According to Feeding America in 2019, 19 percent of children in Palm Beach County were food insecure. That means 52,842 children went to bed hungry.
The COVID-19 pandemic has only made access to food more difficult for struggling families.
The WiseTribe group in Delray Beach is working to fill the gap for children this summer.
“It’s really about well being,” Jacqueline Botting said.
Botting is the founder of the non-profit. Before the COVID-19 pandemic, they were operating a food sustainability program in local schools. When schools shutdown they decided to change their operations.
“We realized that there was going to be a real impact on the neighborhoods of the schools that we serve and so we basically adopted 40 families,” Botting said.
Botting says it takes a village, at the World of Hummus at Delray Cafe is where they prepare produce boxes for the families.

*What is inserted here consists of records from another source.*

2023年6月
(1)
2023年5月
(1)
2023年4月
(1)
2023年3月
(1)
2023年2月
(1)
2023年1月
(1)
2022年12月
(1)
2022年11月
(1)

“So every week we provide them with fresh produce and we check in with them we’ve got like a wellness partner,” Botting said. “So we’re checking in seeing how things are going and really working to develop a relationship with them.”
The Palm Beach County School District will also continue its food service program this summer. The twice-a-week food distributions on Tuesdays and Thursdays will start on June 2. Families can drop by from 9 a.m. to 12 p.m. at 50 schools around the county.
From hot meals to produce the WiseTribe said they won’t be slowing down anytime soon.
“The world is filled with so many inequities that start with our food, so this is really an opportunity to raise awareness,” Botting said.
In Lake Worth Beach, three days a week, the volunteers with Arms are also feeding a need.
“Hot meals, canned goods, whatever we’re able to pick up from our partners,” Patrick Livingston said.
Livingston has fed the community for 8 years— he says the last couple of months have been the most difficult.
“We’ve doubled what we would normally do the reaction has been grateful as well as overwhelming, trying to adapt to this new way of life,” he said.
Livingston says the need got so great they had dropped down to three days a week instead of four.
“Because of the huge demand in food we’ve seen a decrease in that so we are not getting out on Fridays anymore,” Livingston said.
Inside the restaurant volunteers with For the Children are working overtime to prepare meals for those who need it most and they say the need is only growing.
“We want to say thank you to the community partners who are out there behind us to get this done, Healthier Lake Worth, working with the city who has been awesome with us,” Livingston said.
Livingston says it's going to take the community coming together to get through this crisis.
“No question, no question more food is needed,” he said.